### Your assignment
Could you copy each line of the listing that holds "need"?
>>>
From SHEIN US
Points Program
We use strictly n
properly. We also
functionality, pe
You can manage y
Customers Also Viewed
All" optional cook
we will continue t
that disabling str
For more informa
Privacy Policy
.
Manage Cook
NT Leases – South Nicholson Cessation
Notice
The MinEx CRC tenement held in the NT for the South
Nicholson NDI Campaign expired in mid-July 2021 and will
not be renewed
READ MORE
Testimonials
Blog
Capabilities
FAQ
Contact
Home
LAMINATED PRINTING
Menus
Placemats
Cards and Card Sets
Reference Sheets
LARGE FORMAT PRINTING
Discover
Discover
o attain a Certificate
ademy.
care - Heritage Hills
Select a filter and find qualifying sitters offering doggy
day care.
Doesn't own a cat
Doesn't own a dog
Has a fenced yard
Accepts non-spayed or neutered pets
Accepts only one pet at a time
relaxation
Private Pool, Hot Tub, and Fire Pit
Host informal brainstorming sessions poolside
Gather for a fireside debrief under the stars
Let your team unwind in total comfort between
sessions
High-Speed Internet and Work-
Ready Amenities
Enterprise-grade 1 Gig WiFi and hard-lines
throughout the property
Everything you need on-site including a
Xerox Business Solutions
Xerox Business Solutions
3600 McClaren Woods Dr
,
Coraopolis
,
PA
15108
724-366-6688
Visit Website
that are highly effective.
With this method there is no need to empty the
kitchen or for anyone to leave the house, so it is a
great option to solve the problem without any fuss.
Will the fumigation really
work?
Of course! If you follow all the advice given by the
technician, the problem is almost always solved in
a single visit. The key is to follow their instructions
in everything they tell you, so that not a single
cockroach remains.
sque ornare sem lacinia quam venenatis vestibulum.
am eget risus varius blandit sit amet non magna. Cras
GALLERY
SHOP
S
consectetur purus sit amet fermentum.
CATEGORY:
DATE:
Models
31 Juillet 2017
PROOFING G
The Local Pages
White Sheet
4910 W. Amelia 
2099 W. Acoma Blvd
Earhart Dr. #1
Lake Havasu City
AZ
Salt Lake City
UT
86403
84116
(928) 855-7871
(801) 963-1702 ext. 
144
<<<
### Result of this exercise
Everything you need on-site including a
With this method there is no need to empty the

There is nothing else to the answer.